Sending and Receiving with UDP Sockets
ssize_t sendto(int socket, const void *msg, size_t msgLength, int flags, const struct sockaddr *destAddr, socklen_t addrLen)
ssize_t recvfrom(int socket, void *msg, size_t msgLength, int flags, struct sockaddr *srcAddr, socklen_t *addrLen)

 

 

When a call to send() on a TCP socket returns, all the caller knows is that the data has been copied into a buffer for transmission; the data may or may not have actually been transmitted yet. However, UDP does not buffer data for
possible retransmission because it does not recover from errors. This means that by the time a call to sendto() on a UDP socket returns, the message has been passed to the underlying channel for transmission and is (or soon will be) on its way out the door.

 

 

Between the time a message arrives from the network and the time its data is returned via recv() or recvfrom(), the data is stored in a first-in, first-out (FIFO) receive buffer. With a connected TCP socket, all received-but-not-yet-delivered bytes are treated as one continuous sequence (see Section 7.1). For a UDP socket, however, the bytes from different messages may have come from different senders. Therefore, the boundaries between them need to be preserved so that the data from each message can be returned with the proper address. The buffer really contains a FIFO sequence of “chunks” of data, each with an associated source address. A call to recvfrom() will never return more than one of these chunks. However, if recvfrom() is called with size parameter n, and the size of the first chunk in the receive FIFO is bigger than n, only the first n bytes of the chunk are returned. The remaining bytes are quietly discarded, with no indication to the receiving program.
For this reason, a receiver should always supply a buffer big enough to hold the largest message allowed by its application protocol at the time it calls recvfrom(). This technique will guarantee that no data will be lost. The maximum amount of data that can ever be returned by recvfrom() on a UDP socket is 65,507 bytes—the largest payload that can be carried in a UDP datagram.
Alternatively, the receiver can use the msg_peek flag with recvfrom() to “peek” at the first chunk waiting to be received. This flag causes the received data to remain in the socket’s receive FIFO so it can be received more than once. This strategy can be useful if memory is scarce, application messages vary widely in size, and each message carries information about its size in the first few bytes. The receiver first calls recvfrom() with msg_peek and a small buffer, examines the first few bytes of the message to determine its size, and then calls recvfrom() again (without msg_peek) with a buffer big enough to hold the entire message. In the usual case where memory is not scarce, using a buffer big enough for the largest possible message is simpler.

Connecting a UDP Socket 

UDP套接字可以调用connect()来固定将要发送的数据报的地址。一旦连接，可以使用send()来发送数据报，不需要再指定目的地址。相似的，使用recv()来接收数据报，因为一个连接的UDP套接字只能接收关联的外部地址发送的数据报，调用connect()后就知道接收到得数据报的源地址。

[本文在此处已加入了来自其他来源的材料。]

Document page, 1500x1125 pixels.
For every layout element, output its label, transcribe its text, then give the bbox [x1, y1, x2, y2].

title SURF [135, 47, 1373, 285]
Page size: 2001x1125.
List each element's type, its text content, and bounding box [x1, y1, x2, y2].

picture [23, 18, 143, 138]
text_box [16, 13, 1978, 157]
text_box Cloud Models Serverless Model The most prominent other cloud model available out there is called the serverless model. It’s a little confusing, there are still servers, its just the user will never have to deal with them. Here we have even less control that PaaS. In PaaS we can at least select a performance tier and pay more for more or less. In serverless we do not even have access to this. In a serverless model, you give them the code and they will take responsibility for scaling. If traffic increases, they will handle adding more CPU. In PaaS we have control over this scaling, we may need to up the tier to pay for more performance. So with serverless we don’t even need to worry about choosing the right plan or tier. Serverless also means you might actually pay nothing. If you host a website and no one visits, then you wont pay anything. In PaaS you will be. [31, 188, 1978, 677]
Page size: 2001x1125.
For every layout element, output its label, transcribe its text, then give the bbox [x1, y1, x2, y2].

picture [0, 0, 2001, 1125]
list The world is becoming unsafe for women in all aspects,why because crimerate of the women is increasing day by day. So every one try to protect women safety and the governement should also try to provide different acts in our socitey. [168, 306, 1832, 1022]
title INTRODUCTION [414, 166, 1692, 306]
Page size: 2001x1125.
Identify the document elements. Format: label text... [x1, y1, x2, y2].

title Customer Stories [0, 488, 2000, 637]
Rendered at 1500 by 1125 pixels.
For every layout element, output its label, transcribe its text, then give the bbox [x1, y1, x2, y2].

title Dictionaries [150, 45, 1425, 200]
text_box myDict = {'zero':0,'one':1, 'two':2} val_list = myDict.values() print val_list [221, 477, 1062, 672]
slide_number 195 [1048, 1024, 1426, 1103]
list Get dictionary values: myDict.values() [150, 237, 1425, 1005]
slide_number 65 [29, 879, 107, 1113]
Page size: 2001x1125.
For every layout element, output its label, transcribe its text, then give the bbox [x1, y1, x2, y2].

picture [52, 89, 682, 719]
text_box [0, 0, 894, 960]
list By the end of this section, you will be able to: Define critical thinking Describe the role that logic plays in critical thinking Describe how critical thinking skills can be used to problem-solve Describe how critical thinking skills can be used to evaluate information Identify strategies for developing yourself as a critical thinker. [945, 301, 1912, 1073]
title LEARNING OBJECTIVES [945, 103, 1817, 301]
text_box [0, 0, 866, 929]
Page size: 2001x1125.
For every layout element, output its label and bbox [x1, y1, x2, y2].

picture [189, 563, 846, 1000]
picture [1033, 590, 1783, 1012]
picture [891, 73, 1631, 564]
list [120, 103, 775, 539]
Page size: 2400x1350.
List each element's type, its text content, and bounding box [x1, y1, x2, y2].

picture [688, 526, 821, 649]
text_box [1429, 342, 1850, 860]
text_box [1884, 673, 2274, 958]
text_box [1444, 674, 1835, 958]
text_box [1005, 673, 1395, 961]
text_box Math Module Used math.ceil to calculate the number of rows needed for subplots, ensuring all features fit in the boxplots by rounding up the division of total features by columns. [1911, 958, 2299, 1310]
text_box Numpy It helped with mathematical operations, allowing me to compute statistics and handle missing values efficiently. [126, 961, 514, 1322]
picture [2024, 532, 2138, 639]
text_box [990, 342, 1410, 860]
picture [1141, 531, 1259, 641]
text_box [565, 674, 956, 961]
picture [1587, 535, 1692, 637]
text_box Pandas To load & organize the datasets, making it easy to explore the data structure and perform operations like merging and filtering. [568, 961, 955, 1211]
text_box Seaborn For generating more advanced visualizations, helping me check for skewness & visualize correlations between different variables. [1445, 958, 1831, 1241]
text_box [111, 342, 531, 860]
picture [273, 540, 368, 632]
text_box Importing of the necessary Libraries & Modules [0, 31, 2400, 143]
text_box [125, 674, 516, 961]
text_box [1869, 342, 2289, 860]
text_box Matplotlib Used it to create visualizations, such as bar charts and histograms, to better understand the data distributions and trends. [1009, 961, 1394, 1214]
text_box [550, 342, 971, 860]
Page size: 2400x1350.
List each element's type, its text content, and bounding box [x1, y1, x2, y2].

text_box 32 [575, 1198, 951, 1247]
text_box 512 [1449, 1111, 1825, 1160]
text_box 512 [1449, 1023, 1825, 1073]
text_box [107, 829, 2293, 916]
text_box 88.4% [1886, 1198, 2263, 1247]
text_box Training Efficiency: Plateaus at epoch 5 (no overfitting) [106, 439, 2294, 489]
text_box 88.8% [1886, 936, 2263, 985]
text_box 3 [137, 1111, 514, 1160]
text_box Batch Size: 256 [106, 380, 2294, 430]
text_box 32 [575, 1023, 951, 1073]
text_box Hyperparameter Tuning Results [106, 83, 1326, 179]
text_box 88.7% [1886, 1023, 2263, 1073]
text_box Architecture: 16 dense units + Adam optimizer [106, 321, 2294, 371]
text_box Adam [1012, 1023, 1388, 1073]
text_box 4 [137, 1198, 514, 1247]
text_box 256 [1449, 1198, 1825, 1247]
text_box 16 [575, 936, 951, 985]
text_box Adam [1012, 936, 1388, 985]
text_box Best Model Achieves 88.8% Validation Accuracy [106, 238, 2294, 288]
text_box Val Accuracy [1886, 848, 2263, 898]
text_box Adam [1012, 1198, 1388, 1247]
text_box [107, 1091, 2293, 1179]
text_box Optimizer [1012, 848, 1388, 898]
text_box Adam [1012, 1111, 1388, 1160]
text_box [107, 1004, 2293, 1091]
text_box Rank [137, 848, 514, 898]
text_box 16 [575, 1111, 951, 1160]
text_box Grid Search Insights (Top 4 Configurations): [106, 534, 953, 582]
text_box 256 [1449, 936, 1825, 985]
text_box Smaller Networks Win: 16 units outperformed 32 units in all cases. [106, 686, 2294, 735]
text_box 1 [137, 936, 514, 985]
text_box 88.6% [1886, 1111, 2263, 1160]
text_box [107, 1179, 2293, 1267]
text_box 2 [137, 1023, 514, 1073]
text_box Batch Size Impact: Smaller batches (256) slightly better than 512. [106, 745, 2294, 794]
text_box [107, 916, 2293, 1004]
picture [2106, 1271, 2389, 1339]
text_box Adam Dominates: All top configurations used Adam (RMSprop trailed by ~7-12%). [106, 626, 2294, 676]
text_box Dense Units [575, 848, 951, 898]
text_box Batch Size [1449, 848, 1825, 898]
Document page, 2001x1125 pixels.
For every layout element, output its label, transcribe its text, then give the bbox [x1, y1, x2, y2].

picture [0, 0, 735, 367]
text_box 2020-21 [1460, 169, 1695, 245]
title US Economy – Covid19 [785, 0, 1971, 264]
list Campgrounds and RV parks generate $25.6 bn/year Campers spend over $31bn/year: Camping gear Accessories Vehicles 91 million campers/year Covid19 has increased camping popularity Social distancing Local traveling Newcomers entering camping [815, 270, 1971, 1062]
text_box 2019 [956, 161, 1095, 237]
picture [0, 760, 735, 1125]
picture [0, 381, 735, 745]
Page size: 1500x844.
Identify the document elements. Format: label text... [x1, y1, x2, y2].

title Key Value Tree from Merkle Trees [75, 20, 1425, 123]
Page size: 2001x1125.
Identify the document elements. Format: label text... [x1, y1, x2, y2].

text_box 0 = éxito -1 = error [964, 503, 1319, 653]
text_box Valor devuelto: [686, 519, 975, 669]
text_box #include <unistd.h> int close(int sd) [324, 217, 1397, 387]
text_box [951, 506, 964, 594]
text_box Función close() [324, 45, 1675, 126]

也就是说，连接后，只能向connect()指定的地址发送数据报，或从它接收数据报。连接之后使用send()和recv()并不改变UDP的行为。

取消连接，通过调用AF_UNSPEC地址族参数的connect()。

It is possible to call connect() on a UDP socket to fix the destination address of future datagrams sent over the socket. Once connected, you may use send() instead of sendto() to transmit datagrams because you no longer need to specify the destination address. In a similar way, you may use recv() instead of recvfrom() because a connected UDP socket can only receive datagrams from the associated foreign address and port, so after calling connect() you know the source address of any incoming datagrams. In fact, after connecting, you may only send and receive to/from the address specified to connect(). Note that connecting and then using send() and recv() with UDP does not change how UDP behaves. Message boundaries are still preserved, datagrams can be lost, and so on. You can “disconnect” by calling connect() with an address family of AF_UNSPEC.

 

UDP套接字使用connect()的另一个微妙的优点是：是你能够接收到套接字上先前动作产生的错误指示。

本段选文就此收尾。